Remember what I said here: this whole area from this band to this band was resistance right through here. So right where you saw that area, that’s all basically one big resistance. So as this was pushing down and was rallying back up, it was rallying right back into that resistance, and you can see it right there, the bottom end of that. So you see how we’re putting together multiple concepts that I’ve shared with you in these different videos and blog articles.

At this point where a lot of people are finally saying “Hey, you know what? Maybe I want to go long on this,” maybe you should take a second breath and say “Wait a minute. It’s already just pushed 40 ticks in 15 minutes right up into a resistance band on both the 15-minute chart I’m looking at trading and the hourly chart band of resistance right up above through those previous areas of accumulation and distribution Rob shared with me. Maybe I don’t want to take that trade after all.”

We’ve talked many times about the average stop-outs and things like the Russell and the SNP. On the SNP it’s usually 6 to 12 ticks is the average stop for most retail traders; it’s usually 12 to 20 ticks for most Russell traders. Well sure enough, you can see, this thing got right up to that key level we’ve mentioned hundreds of times over the last several years. Gets right up there to 1223, comes right back down to the 1221 and just slightly below it. So it made sure it got all those retail 12 to 20 tick traders right out of there.

So, I want to make sure that you understand a couple of different things and how they work together. The concept of rocket fuel, how far, how fast have you gone? And then basically is your rocket running out of fuel right at that key time where it’s hitting in the major atmosphere and needs to blast into outer space, and yet you’re sitting there with all this resistance right there to your rocket? And yet you’ve just used up all your fuel to get from here up to here.

That’s the key thing that I want to impress upon you, this idea of how dangerous it can be to chase an instrument. That’s really what we’re talking about here, gang. We’re talking about chasing an instrument. Many of us have done that. It’s something that we tend to do a lot more as we’re newer in this business and we’re working on becoming a professional. So the sooner you’re aware that you’re chasing into these instruments, the better.

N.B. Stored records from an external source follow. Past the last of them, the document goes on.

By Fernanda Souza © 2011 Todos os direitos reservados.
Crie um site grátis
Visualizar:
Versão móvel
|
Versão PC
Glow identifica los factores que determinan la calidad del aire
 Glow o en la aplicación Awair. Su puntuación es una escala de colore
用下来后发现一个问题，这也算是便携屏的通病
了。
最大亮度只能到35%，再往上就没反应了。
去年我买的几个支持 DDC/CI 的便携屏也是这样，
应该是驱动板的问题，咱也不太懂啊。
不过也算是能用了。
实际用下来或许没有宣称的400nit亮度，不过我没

Now, when you combine this with – taking that concept of the rocket fuel along with the areas of accumulation and distribution that I mentioned to you earlier, and how to identify key support and resistance levels in the past videos and blog articles, now you can really start putting the pieces together of the much higher probability areas where things are likely to fizzle out. Rather than sitting at that point of where you’re historically thinking “I want to jump into this long,” you’re thinking  “Uh-uh. No thanks. I don’t want to be anywhere near this, certainly not long at least.”

That’s the key, putting a couple pieces together, not shorting into the rising higher timeframe resistance, using areas of lots of opens, highs, lows, closes, as resistance bands, and using the accumulation and distribution techniques and putting it all together to help avoid those chasing moments that most of us experience early on in our trading career.